Updating Elastic Search Mapping on a Live Index

Published on 19 November 2020

Elastic Search (ES) excels in guessing types of its indexed fields. Whether we send it a number or a date, we can query them out of the box. Yet, in some specific case, we have to give ES more details about our inputs.

I faced such an issue recently. I was configuring a Kibana dashboard based on a logs index. I needed a customerName filter to get more precise insights about our users behavior. But the customerName field was not present in the Kibana field dropdown:

Missing customerName field in Kibana dashboard

Note: to simplify our Elastic Search requests, we are going to use two useful tools:

HTTPie, a dev-friendly and more modern alternative to CURL,
jq, the Bash equivalent of lodash.get function

First of all, let’s check that ES receives this field. To do so, we can query one of our document via the _search endpoint:

http http://localhost:9200/my-index/_search?size=1 | jq '.hits.hits._source'

{
    "id": "01d1b73c-6cbf-4561-80fd-90153a0ea3e9",
    "customerId": "d0866639-62f2-4d97-965f-26b37714b5ed",
    "customerName": "Global Corp."
}

So, our documents contains the customerName field. After several Google searches, I discovered it is due to a mapping issue. Kibana ignores text fields for filters. Indeed, a filter aggregates some data, and text type is not aggretable. Checking type of our missing field, it confirmed that Kibana considered it as a text:

http http://localhost:9200/my-index/_mapping/field/customerName \
    | jq '.my-index.mappings.customerName'

{
    "full_name": "customerName",
    "mapping": {
        "customerName": {
            "type": "text"
        }
    }
}

This field is only used as a filter. We don’t need any processing of its content, like we would need with more traditional textual data. Digging into the Elastic Search documentation, the keyword type would be a better fit for our use case:

[Keyword types] are typically used for filtering (find all blog posts where status is published), for sorting, and for aggregations. Keyword fields are only searchable by their exact value.

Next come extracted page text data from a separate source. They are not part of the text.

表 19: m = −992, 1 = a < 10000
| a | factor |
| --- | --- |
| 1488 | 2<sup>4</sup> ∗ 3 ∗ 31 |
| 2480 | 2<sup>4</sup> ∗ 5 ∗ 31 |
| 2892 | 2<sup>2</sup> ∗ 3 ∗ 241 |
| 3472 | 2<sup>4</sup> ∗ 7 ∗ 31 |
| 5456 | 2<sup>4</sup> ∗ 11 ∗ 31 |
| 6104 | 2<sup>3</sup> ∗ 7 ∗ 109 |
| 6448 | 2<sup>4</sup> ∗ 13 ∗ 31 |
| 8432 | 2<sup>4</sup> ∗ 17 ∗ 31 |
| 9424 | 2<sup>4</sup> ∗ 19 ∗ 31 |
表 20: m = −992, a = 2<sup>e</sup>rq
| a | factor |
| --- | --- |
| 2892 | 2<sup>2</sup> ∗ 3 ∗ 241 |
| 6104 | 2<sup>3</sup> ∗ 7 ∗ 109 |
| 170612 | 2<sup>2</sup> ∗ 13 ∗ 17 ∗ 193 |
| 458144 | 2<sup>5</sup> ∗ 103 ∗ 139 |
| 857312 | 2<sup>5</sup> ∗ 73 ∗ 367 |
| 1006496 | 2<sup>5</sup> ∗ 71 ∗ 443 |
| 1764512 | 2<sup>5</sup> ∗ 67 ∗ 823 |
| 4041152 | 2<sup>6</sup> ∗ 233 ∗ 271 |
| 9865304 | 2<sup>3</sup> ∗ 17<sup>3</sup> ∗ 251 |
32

Our index has been in production for months and contains hundreds of thousands of documents. As we need to keep track of all this existing data, we need a way to update our mapping on our live index.

Elastic Search does not allow to update an index mapping once it has been created. We need to work around this limitation.

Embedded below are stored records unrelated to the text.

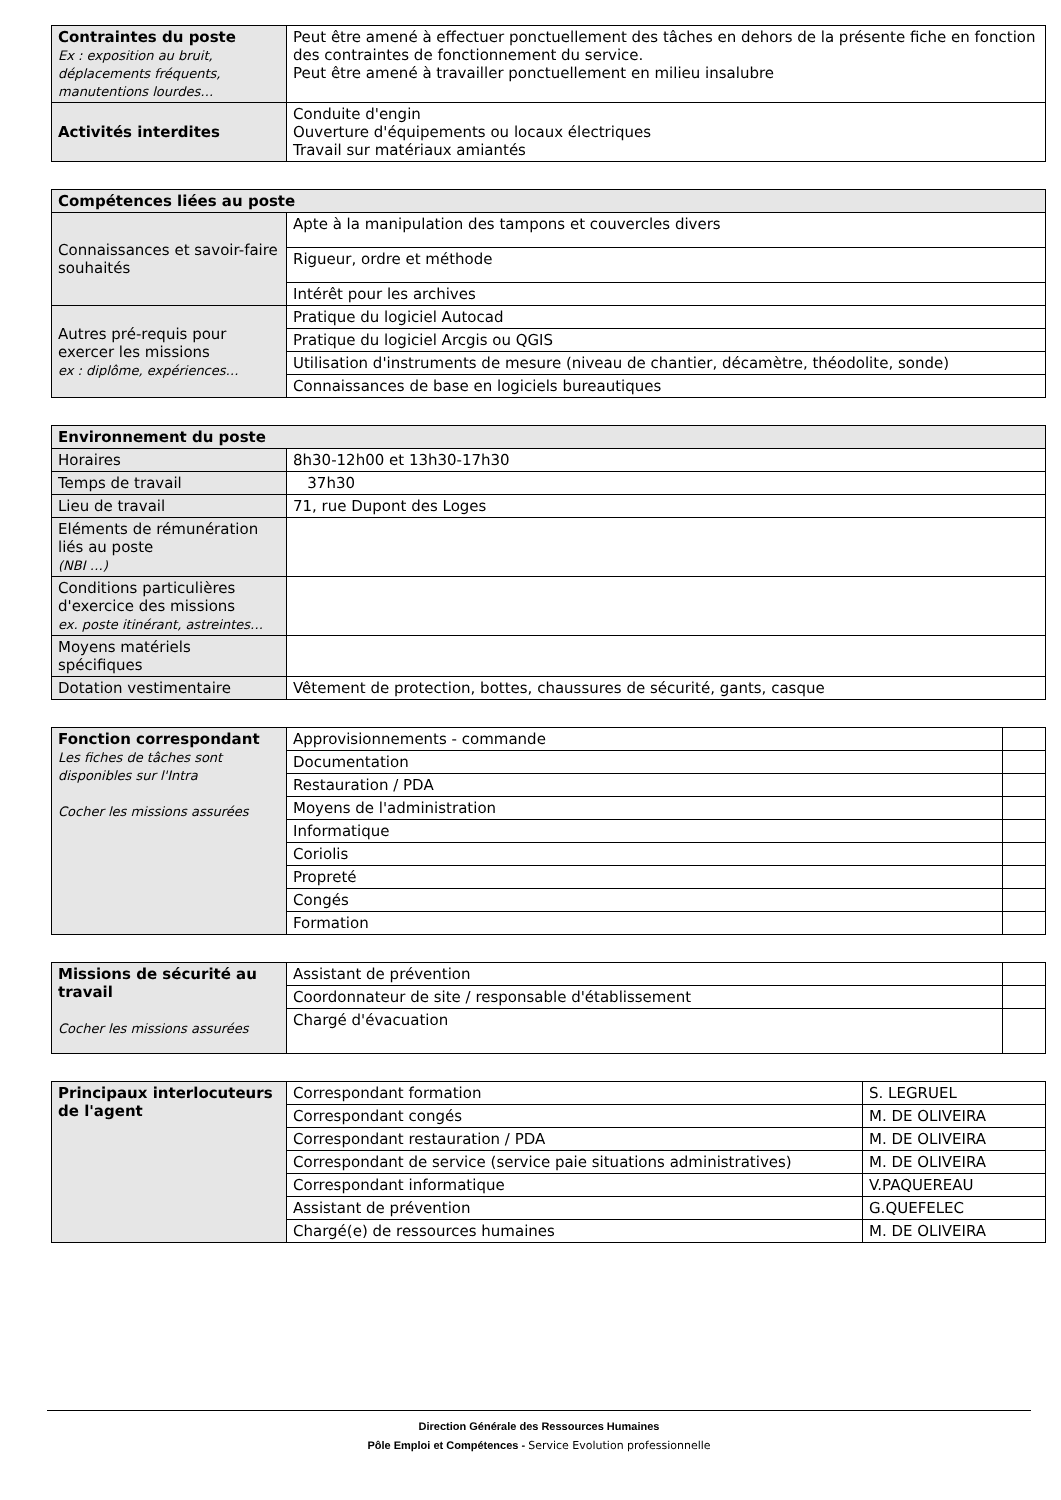| Contraintes du poste Ex : exposition au bruit, déplacements fréquents, manutentions lourdes… | Peut être amené à effectuer ponctuellement des tâches en dehors de la présente fiche en fonction des contraintes de fonctionnement du service. Peut être amené à travailler ponctuellement en milieu insalubre |
| Activités interdites | Conduite d'engin Ouverture d'équipements ou locaux électriques Travail sur matériaux amiantés |
| Compétences liées au poste | |
| --- | --- |
| Connaissances et savoir-faire souhaités | Apte à la manipulation des tampons et couvercles divers |
| | Rigueur, ordre et méthode |
| | Intérêt pour les archives |
| Autres pré-requis pour exercer les missions ex : diplôme, expériences… | Pratique du logiciel Autocad |
| | Pratique du logiciel Arcgis ou QGIS |
| | Utilisation d'instruments de mesure (niveau de chantier, décamètre, théodolite, sonde) |
| | Connaissances de base en logiciels bureautiques |
| Environnement du poste | |
| --- | --- |
| Horaires | 8h30-12h00 et 13h30-17h30 |
| Temps de travail | 37h30 |
| Lieu de travail | 71, rue Dupont des Loges |
| Eléments de rémunération liés au poste (NBI …) | |
| Conditions particulières d'exercice des missions ex. poste itinérant, astreintes… | |
| Moyens matériels spécifiques | |
| Dotation vestimentaire | Vêtement de protection, bottes, chaussures de sécurité, gants, casque |
| Fonction correspondant Les fiches de tâches sont disponibles sur l'Intra Cocher les missions assurées | Approvisionnements - commande | |
| | Documentation | |
| | Restauration / PDA | |
| | Moyens de l'administration | |
| | Informatique | |
| | Coriolis | |
| | Propreté | |
| | Congés | |
| | Formation | |
| Missions de sécurité au travail Cocher les missions assurées | Assistant de prévention | |
| | Coordonnateur de site / responsable d'établissement | |
| | Chargé d'évacuation | |
| Principaux interlocuteurs de l'agent | Correspondant formation | S. LEGRUEL |
| | Correspondant congés | M. DE OLIVEIRA |
| | Correspondant restauration / PDA | M. DE OLIVEIRA |
| | Correspondant de service (service paie situations administratives) | M. DE OLIVEIRA |
| | Correspondant informatique | V.PAQUEREAU |
| | Assistant de prévention | G.QUEFELEC |
| | Chargé(e) de ressources humaines | M. DE OLIVEIRA |
Direction Générale des Ressources Humaines
Pôle Emploi et Compétences - Service Evolution professionnelle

Our strategy here is to to create a new index with the correct mapping. Then, we would re-index all our existing data into the new index, and finally update our main alias to target our new index.

Create New Index With Correct Mapping

First, let’s create a new index with the correct mapping:

http PUT http://localhost:9200/my-index-mapping_fix <<EOF
{
    "mappings": {
        "properties": {
            "customerName": { "type": "keyword" }
        }
    }
}
EOF

{
    "acknowledged": true,
    "index": "my-index-mapping_fix",
    "shards_acknowledged": true
}

Checking our new index mapping confirms we use the keyword type:

http http://localhost:9200/my-index-mapping_fix/_mapping/field/customerName \
    | jq '.my-index-mapping_fix.mappings.customerName'

{
    "full_name": "customerName",
    "mapping": {
        "customerName": {
            "type": "keyword"
        }
    }
}

Re-indexing Data From our Previous Index into our New Index

Our new index is empty: we need to fill it with our former index data. Re-indexing them from the datasource is not possible. It contains logs from CloudWatch, and importing these logs would then be super slow and quite complex to achieve. Instead, we need to migrate data from our previous index to our new one.

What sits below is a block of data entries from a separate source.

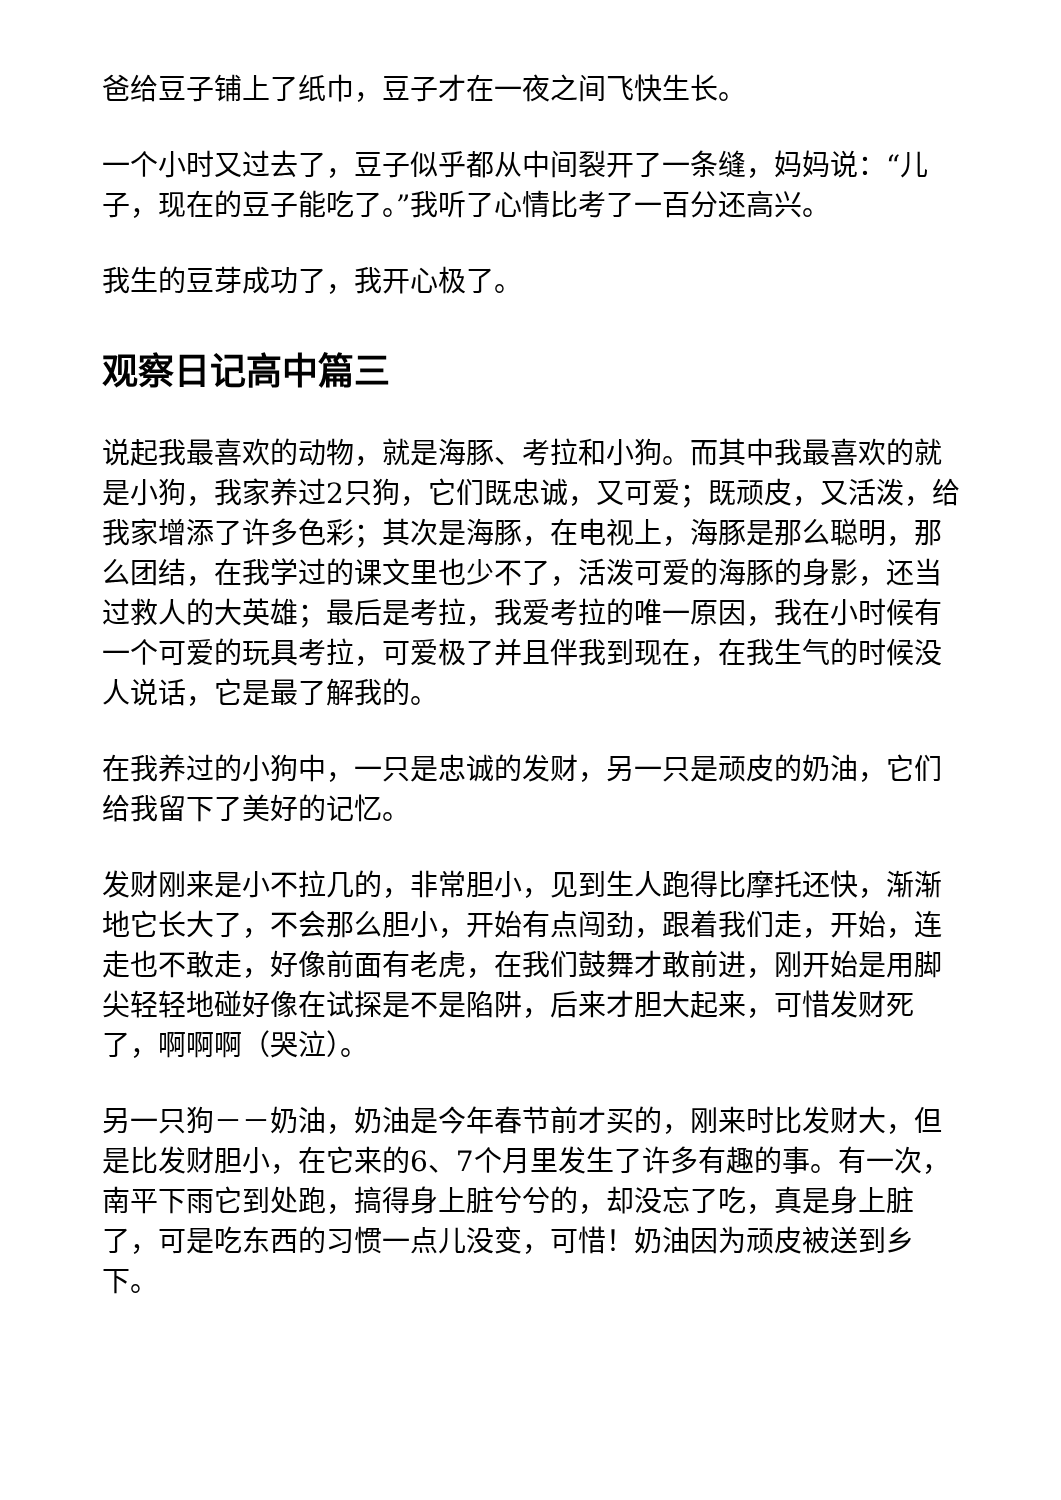爸给豆子铺上了纸巾，豆子才在一夜之间飞快生长。
一个小时又过去了，豆子似乎都从中间裂开了一条缝，妈妈说：“儿子，现在的豆子能吃了。”我听了心情比考了一百分还高兴。
我生的豆芽成功了，我开心极了。
观察日记高中篇三
说起我最喜欢的动物，就是海豚、考拉和小狗。而其中我最喜欢的就是小狗，我家养过2只狗，它们既忠诚，又可爱；既顽皮，又活泼，给我家增添了许多色彩；其次是海豚，在电视上，海豚是那么聪明，那么团结，在我学过的课文里也少不了，活泼可爱的海豚的身影，还当过救人的大英雄；最后是考拉，我爱考拉的唯一原因，我在小时候有一个可爱的玩具考拉，可爱极了并且伴我到现在，在我生气的时候没人说话，它是最了解我的。
在我养过的小狗中，一只是忠诚的发财，另一只是顽皮的奶油，它们给我留下了美好的记忆。
发财刚来是小不拉几的，非常胆小，见到生人跑得比摩托还快，渐渐地它长大了，不会那么胆小，开始有点闯劲，跟着我们走，开始，连走也不敢走，好像前面有老虎，在我们鼓舞才敢前进，刚开始是用脚尖轻轻地碰好像在试探是不是陷阱，后来才胆大起来，可惜发财死了，啊啊啊（哭泣）。
另一只狗－－奶油，奶油是今年春节前才买的，刚来时比发财大，但是比发财胆小，在它来的6、7个月里发生了许多有趣的事。有一次，南平下雨它到处跑，搞得身上脏兮兮的，却没忘了吃，真是身上脏了，可是吃东西的习惯一点儿没变，可惜！奶油因为顽皮被送到乡下。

It can be done using the reindex built-in command. It takes both the source and destination indices as parameters:

http POST http://localhost:9200/_reindex <<EOL
{
    "source": { "index": "my-index" },
    "dest": { "index": "my-index-mapping_fix" }
}
EOL

After a few minutes (depending on the size of your index), the new index should contain same data than the former one:

http http://localhost:9200/my-index-mapping_fix/_count | jq '.count'
# 191202

Point Alias to our new Index

One of the best Elastic Search practice is to use an alias in front of your indices. Instead of querying directly indices, we query the alias, which targets one (or several) indices. This extral layer allows to perform some maintenance operations without any downtime. If we need to re-index all our data, or update an index mapping, we can do in background. Once terminated, we update the alias to point on the new index.

Let’s change the target of our my-index alias to our new index:

http POST /_aliases <<EOL
{
    "actions": [
        { "add": { "index": "my-index-mapping_fix", "alias": "my-index" } },
        { "remove": { "index": "my-index-fff56d96", "alias": "my-index" } },
    ]
}
EOL

We executed two actions here: we add our new index to the alias and remove the former one from the alias.

An alias may target one or several indices. If we didn’t include a remove action, executing a search on my-index would lead to duplicate results, as results from both indices would be returned.

We are now done! Our index now contains customerName as a keyword, allowing us to use it as a Kibana filter. And, icing on the cake, it optimizes slightly our overall performances: we removed the analysis of the text values, using only a raw keyword value.